◆ PROBLEM
Do the three statements below agree with the Soylent thread? For each, answer yes or no and quote the words from the thread that decide it.
1. One commenter says BMI penalizes muscle because muscle weighs more than fat.
2. chipsy says symptoms of a food intolerance are immediately life threatening.
3. jonzjia says NutraLoaf is given to inmates as a reward.

◆ EXCERPT PROVIDED
BMI is worthless in such a case because it penalizes muscle, which is heavier
than fat. I know countless very fit friends who have bad BMIs just because
they have a lot of heavy muscle. BMI only allows you to be a certain weight at
a certain height, it doesn't allow you to carry muscle instead of fat.

------
chipsy
I think the biggest immediate benefit of a product like Soylent is that people
can pick it up in order to try _eliminating_ other foods. There are numerous
symptoms that correlate to a food intolerance, but aren't immediately life
threatening and don't manifest with the typical "swell up and get inflamed"
allergic reaction.

These are the secret enemies of our diet, as they tend to also involve
everyday foods that are integral to the food culture of the household, and
their removal can't be so easily justified when the symptoms aren't obvious.
Individuals attempting an elimination by changing cooking strategy face
conflict, misunderstanding, and to a large extent, their own self-defeating
habits. A product like Soylent reduces the cost of experimentation, which is a
really big deal.

------
niix
Interesting idea. I often find eating sort of a task that is required rather
than enjoyed. With that said, my wife has helped me really enjoy the process
of sitting down with others and enjoying their company whilst eating. In
addition, I've been learning how to cook as well and it's helped me really
enjoy the entire process of sitting down and having a meal.

------
oe
Every Soylent article will have a bunch of comments from people who actually
like to spend time on preparing and consuming food. Good for you, I guess?
There are still a lot of people who would gladly skip some meals and use the
time for something more important. What could be more important? It's not
really your problem.

------
fleitz
I guess for some people it works, however, for myself the more I devote to
enjoying life the better I feel (and perform, though I no longer have the
spreadsheets to prove it).

------
jonzjia
There's a solid version called MealSquares:

[http://www.mealsquares.com/](http://www.mealsquares.com/)

Unfortunately all these foods just remind me of NutraLoaf:

[http://en.wikipedia.org/wiki/Nutraloaf](http://en.wikipedia.org/wiki/Nutraloaf)

Which is used as a form of punishment for inmates.

◆ RECORDS
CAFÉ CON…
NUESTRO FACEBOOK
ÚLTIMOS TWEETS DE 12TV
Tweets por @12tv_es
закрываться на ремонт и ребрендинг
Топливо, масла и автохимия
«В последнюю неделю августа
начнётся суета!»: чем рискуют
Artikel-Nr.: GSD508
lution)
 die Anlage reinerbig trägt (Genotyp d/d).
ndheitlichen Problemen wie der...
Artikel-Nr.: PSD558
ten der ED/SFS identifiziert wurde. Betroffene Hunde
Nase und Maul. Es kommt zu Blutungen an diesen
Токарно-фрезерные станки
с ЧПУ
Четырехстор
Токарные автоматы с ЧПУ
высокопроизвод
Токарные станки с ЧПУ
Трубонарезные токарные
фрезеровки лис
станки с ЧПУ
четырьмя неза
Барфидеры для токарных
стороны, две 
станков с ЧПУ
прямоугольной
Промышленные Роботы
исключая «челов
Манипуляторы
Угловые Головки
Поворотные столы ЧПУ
* * *
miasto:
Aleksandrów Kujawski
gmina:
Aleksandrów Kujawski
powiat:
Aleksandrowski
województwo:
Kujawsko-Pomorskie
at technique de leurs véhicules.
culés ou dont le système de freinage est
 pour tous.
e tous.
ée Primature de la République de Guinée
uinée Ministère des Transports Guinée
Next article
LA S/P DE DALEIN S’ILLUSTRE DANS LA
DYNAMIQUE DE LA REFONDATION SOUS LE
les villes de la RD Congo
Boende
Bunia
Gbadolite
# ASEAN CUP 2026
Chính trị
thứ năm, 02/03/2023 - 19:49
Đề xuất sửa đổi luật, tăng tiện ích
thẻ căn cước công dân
==
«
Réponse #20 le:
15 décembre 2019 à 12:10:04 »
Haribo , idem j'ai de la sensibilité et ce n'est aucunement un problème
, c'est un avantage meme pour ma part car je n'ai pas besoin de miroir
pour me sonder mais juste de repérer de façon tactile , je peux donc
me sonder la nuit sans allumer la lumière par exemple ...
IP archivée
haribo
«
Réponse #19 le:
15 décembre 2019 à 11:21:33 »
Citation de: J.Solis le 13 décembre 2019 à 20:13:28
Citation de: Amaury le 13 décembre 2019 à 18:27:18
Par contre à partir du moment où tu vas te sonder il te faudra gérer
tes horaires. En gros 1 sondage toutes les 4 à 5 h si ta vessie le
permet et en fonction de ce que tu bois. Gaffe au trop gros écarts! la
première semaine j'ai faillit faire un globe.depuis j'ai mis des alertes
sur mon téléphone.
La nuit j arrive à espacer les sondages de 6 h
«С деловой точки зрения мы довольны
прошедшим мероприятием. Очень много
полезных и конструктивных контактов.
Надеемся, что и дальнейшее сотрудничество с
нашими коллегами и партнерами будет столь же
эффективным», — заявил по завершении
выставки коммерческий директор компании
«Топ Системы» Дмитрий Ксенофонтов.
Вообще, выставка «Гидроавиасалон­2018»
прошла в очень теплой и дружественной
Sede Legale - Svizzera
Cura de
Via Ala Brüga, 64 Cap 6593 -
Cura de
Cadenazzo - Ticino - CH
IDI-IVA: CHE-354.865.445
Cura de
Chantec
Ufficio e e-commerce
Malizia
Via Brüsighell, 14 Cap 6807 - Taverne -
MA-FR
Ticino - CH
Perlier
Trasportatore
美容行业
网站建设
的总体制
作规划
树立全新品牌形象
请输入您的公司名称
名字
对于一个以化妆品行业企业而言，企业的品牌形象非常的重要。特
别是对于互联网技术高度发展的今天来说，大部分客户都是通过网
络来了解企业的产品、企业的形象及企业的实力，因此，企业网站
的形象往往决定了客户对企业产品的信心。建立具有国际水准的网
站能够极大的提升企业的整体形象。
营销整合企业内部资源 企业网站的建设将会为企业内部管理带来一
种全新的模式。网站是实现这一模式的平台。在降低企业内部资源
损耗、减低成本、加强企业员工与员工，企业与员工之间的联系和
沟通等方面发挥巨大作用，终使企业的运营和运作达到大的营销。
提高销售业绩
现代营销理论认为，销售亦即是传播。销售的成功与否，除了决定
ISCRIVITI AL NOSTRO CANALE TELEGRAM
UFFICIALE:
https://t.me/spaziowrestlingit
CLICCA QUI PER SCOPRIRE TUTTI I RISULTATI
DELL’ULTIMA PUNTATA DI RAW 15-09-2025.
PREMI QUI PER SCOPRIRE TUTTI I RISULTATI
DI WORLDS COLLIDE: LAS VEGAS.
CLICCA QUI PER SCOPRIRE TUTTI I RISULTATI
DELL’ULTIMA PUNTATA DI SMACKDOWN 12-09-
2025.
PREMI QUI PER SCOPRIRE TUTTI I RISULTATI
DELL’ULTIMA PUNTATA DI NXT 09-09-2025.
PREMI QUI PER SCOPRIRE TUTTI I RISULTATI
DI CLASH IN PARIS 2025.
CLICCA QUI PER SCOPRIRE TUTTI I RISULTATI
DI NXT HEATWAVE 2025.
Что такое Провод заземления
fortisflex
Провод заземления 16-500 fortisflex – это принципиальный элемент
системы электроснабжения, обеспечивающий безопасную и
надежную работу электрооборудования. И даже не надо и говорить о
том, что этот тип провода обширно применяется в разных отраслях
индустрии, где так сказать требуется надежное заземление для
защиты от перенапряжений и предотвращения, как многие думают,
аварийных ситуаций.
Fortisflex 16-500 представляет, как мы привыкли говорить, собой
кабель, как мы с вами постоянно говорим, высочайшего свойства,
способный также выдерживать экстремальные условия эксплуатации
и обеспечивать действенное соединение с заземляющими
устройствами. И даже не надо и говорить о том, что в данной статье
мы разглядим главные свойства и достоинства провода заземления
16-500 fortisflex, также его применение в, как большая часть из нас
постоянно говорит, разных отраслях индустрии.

◆ YOUR RESPONSE
1. Yes: "it penalizes muscle, which is heavier than fat"
2. No: "aren't immediately life threatening"
3. No: "Which is used as a form of punishment for inmates."